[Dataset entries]
* * *

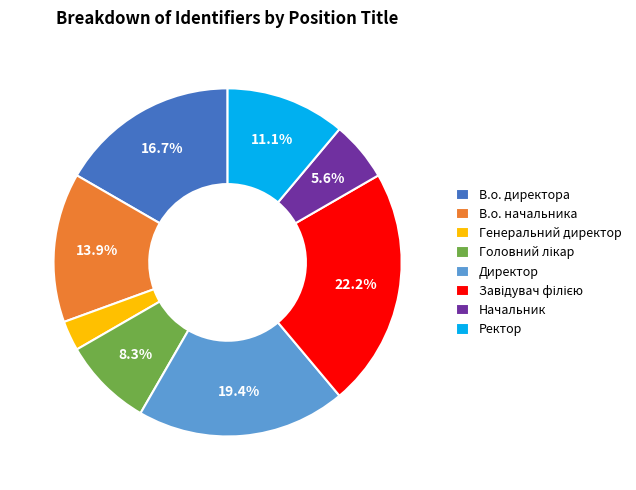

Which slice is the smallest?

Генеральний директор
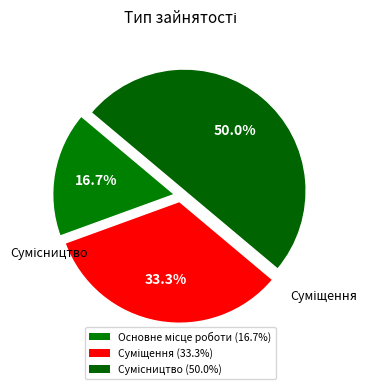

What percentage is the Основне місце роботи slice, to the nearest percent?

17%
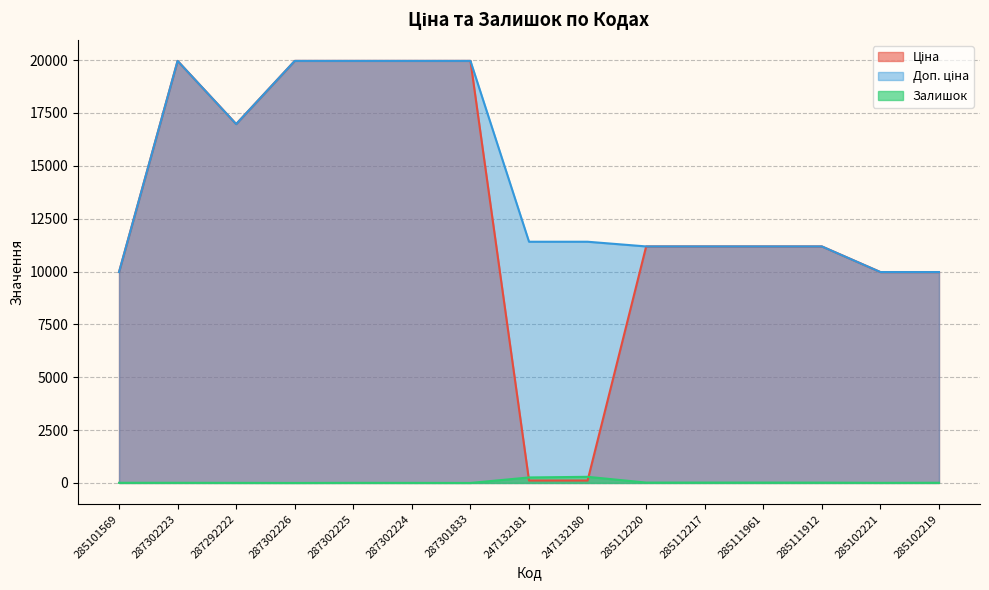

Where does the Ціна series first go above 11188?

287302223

* * *

State how many lines in the records above contain the string "series", treating uppercase and lowercase as different. Give only the number.

1